Can lymphoma be cured?

"Recent findings are not hopeful and chemotherapy should continue to be the primary treatment option for non-Hodgkin's lymphoma, even where it has been found to be curable by surgery or radiotherapy." - Anonymous Online Contributor

Unverified Answer

What is acalabrutinib?

"Acalabrutinib is a novel multi-targeted Bcr-Abl tyrosine kinase inhibitor, approved on the basis of its efficacy in relapsed or refractory relapsed acute lymphoblastic leukemia, with or without Bcr-Abl kinase gene mutations, in adults and children ≥12 years of age. In a phase II study, the efficacy in treating B-cell chronic lymphocytic leukemia was demonstrated in patients with a Bcr-Abl (V560L) mutation (95% of patients) and patients with no Bcr-Abl kinase gene mutation (88% of patients) and in phase III trial of refractory systemic B-cell CLL." - Anonymous Online Contributor

Unverified Answer

What is the primary cause of lymphoma?

"Our survey found that most of the lymphoma is caused by infections, with (perhaps) greater contribution of viral than bacterial infection. Immunosuppression appears to increase the risk of infection-induced lymphomatous transformation. In a recent study, findings may help to guide therapeutic and preventive strategies for lymphoma, but the data of the literature on the associations between viral load and the risk of developing lymphoma is inconclusive. We still have to explore in depth the nature and dynamics of viral interactions with the immune system and with the cellular signalling pathways that are defective in lymphoma." - Anonymous Online Contributor

Unverified Answer

Is acalabrutinib typically used in combination with any other treatments?

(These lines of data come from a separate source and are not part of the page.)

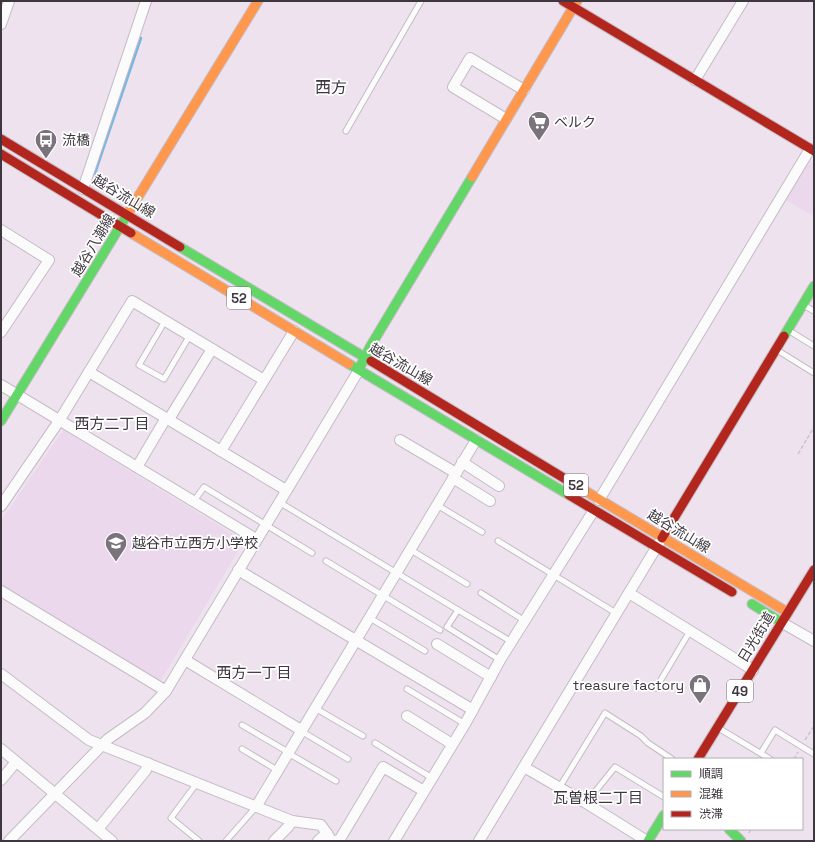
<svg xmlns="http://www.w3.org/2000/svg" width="815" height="842" font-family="'Space Grotesk','Noto Sans JP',sans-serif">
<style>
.built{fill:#ebd8ec}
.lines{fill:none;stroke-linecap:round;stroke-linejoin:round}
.stream{stroke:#77b5e2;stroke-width:2.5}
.lane-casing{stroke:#c4bcc5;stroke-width:7}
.street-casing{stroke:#c4bcc5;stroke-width:12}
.fast-casing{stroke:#c4bcc5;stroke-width:11}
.slow-casing{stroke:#c4bcc5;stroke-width:11}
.jam-casing{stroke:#c4bcc5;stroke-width:11}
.path{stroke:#c9c6ca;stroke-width:1.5;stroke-dasharray:4 2;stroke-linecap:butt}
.lane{stroke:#fcfbfc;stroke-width:5}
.street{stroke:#fcfbfc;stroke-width:10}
.fast{stroke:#63d668;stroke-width:9}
.slow{stroke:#ff974d;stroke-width:9}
.jam{stroke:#b3261e;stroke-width:9}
.labels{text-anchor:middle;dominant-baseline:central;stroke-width:3.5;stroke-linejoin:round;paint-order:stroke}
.shield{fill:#fff;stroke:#787379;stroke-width:1}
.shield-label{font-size:13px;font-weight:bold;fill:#3e373f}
.poi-label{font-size:14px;fill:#3e373f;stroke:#fff;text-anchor:start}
.street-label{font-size:14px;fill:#3e373f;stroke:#fff}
.neighbourhood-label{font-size:15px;fill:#3e373f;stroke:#fff}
.quarter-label{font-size:16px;fill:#3e373f;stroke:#fff}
</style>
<rect width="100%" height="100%" fill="#ede2ee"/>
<g class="built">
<path d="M809,160L814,163V216L785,200Z"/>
<path d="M63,430L244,541L160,682L1,586V521Z"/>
</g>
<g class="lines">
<g class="stream">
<path d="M1,4L2,1"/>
<path d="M94,176L141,38"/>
</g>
<g class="lane-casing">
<g id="lane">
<path d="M346,131L421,1"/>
<path d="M803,305L814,311"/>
<path d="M165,321L139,365L164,379L190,335"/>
<path d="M788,330L814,346"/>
<path d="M777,350L814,373"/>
<path d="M194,501L204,487L312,553"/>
<path d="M279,502L458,610"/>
<path d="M437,505L482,532"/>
<path d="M498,541L616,613"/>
<path d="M411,550L467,584"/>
<path d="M326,561L440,630"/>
<path d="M481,593L525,621"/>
<path d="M370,618L425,651"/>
<path d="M500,660L447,627L458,610L512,642"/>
<path d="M656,688L690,631"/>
<path d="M407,689L465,724"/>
<path d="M315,708L363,736"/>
<path d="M242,725L288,752"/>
<path d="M720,729L770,759"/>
<path d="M301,731L348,759"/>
<path d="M375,743L432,778"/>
<path d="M242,749L277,770"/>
<path d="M288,753L336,781"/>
<path d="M761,753L775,730L814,754"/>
<path d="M196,782L194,787L171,818L199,841"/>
<path d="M559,788L605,713L641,736L648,743L672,759"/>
<path d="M586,803L615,767L664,797"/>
<path d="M226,841L256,807"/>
</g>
</g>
<g class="street-casing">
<g id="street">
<path d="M1,24L9,1"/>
<path d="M695,80L743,1"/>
<path d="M506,119L453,87L470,58L524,90"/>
<path d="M83,189L146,1"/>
<path d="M1,230L49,260L1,332"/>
<path d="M89,372L286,490"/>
<path d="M1,385L256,539"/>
<path d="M169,419L212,349"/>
<path d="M400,440L456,473"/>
<path d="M221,451L294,331"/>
<path d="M462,462L499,486"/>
<path d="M137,467L166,418"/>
<path d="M453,478L490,501"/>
<path d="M599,500L810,149"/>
<path d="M1,506L59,421L132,301L264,380"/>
<path d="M238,570L473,710"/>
<path d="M1,591L166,691"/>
<path d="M629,593L753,670"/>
<path d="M781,622L814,641"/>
<path d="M437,644L491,677"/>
<path d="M185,660L301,730"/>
<path d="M1,674L89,740L292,821L321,825L332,841"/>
<path d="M407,716L452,744"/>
<path d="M1,749L112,841"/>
<path d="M524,767L586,803L647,841"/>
<path d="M1,780L16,762"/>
<path d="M256,807L476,440"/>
<path d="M98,829L146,770L148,763"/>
<path d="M9,841L108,739L145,713L166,691L359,370"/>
<path d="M274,841L288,827L292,821"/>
<path d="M318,841L327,833"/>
<path d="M336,841L340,839L383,767L424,791"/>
<path d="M394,841L465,724L500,660L594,510"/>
<path d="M479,841L659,543"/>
</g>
</g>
<g class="fast-casing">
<g id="fast">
<path d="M180,247L371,361"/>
<path d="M784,336L814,286"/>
<path d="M349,364L569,495"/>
<path d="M360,367L370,347L472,177"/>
<path d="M1,421L127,215"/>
<path d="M752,604L781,622"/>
<path d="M729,829L741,841"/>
<path d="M648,841L664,815"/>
</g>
</g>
<g class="slow-casing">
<g id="slow">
<path d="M472,177L577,1"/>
<path d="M127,215L258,1"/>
<path d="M131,233L349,364"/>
<path d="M572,483L787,612"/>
</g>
</g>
<g class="jam-casing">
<g id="jam">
<path d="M563,1L814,151"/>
<path d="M1,139L180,247"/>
<path d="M1,154L131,233"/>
<path d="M371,361L572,483"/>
<path d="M569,495L732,592"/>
<path d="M662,538L784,336"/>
<path d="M698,759L814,570"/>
</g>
</g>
<g class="path">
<path d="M798,454L814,427"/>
<path d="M805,740L814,726"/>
<path d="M794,759L798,752"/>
<path d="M749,833L751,829"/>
</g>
<use href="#lane" class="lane"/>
<use href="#street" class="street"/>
<use href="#fast" class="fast"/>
<use href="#slow" class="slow"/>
<use href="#jam" class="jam"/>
</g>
<defs>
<g id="supermarket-pin" transform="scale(1.15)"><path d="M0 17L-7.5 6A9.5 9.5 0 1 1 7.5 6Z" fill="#7b737c" stroke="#fff"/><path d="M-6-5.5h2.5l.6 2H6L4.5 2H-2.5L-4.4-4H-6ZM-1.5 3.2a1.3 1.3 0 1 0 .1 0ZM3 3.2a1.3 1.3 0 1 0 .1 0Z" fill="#fff"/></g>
<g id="bus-pin" transform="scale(1.15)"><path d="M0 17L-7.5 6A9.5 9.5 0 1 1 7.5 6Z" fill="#7b737c" stroke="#fff"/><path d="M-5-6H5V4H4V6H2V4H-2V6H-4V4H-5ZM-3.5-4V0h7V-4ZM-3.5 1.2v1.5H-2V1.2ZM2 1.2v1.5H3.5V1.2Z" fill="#fff"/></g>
<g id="school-pin" transform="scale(1.15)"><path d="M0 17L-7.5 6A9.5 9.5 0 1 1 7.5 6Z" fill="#7b737c" stroke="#fff"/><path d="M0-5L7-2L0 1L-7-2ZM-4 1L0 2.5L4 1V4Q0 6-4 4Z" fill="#fff"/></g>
<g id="shop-pin" transform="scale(1.15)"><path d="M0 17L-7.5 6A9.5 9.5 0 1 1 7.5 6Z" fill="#7b737c" stroke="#fff"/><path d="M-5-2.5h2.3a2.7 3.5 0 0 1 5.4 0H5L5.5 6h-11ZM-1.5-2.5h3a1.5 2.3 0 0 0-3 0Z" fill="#fff"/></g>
</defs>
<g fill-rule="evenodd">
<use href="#supermarket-pin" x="539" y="122"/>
<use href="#bus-pin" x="46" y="140"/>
<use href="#school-pin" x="116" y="543"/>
<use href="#shop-pin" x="700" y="685"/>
</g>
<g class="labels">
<g class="shield">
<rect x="227" y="287" width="24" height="22" rx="3"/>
<rect x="564" y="474" width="24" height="22" rx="3"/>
<rect x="727" y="680" width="26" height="22" rx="3"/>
</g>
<g class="shield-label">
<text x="239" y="298">52</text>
<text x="576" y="485">52</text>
<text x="740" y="691">49</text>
</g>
<g class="poi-label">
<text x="554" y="122">ベルク</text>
<text x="62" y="140">流橋</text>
<text x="132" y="543">越谷市立西方小学校</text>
<text x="684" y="685" text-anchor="end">treasure factory</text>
</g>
<g class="street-label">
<text transform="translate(124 196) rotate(31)">越谷流山線</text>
<text transform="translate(93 245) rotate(-59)">越谷八潮線</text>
<text transform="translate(401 364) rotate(30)">越谷流山線</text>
<text transform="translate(679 531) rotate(31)">越谷流山線</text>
<text transform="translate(756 637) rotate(-59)">日光街道</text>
</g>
<g class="neighbourhood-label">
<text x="112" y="423">西方二丁目</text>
<text x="254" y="672">西方一丁目</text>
<text x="598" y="797">瓦曽根二丁目</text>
</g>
<g class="quarter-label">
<text x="331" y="87">西方</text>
</g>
</g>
<rect width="815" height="842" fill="none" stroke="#3e373f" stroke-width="4"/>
<rect x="663" y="758" width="140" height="72" fill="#ffffff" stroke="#b2afb2"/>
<rect x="671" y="771" width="20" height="6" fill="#63d668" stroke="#b2afb2"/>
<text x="699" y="778" font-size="12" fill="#3e373f">順調</text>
<rect x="671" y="791" width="20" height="6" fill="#ff974d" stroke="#b2afb2"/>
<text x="699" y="798" font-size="12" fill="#3e373f">混雑</text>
<rect x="671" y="811" width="20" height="6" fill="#b3261e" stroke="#b2afb2"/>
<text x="699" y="818" font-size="12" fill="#3e373f">渋滞</text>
</svg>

"Acalabrutinib is a clinically active agent for the treatment of mantle cell lymphoma in adults. Based on these data, acalabrutinib has a recommended dose of 800 mg once daily." - Anonymous Online Contributor

Unverified Answer

How serious can lymphoma be?

"The American Cancer Society estimates that there will be over 40,000 people dying of lymphoma in 2015, making it the ninth-most common cancer, in the US." - Anonymous Online Contributor

Unverified Answer

What are the latest developments in acalabrutinib for therapeutic use?

"Acalabrutinib is a promising, broad-spectrum Bruton’s tyrosine kinase inhibitor with a novel mechanism of action of preferential inhibition of the Btk catalytic activity. This novel mechanism of action allows acalabrutinib to selectively suppress tyrosine kinase activity while suppressing Btk catalytic activity. As such, it is a potential antitumor agent with broad therapeutic potential as a single-agent and combined with other agents to treat a wide variety of cancers." - Anonymous Online Contributor

Unverified Answer

Is acalabrutinib safe for people?

"ACM is well tolerated with a high rate of completion of courses of treatment. There were few serious adverse events in this study. There have been no deaths resulting from ACM, to date." - Anonymous Online Contributor

Unverified Answer
Please Note: These questions and answers are submitted by anonymous patients, and have not been verified by our internal team.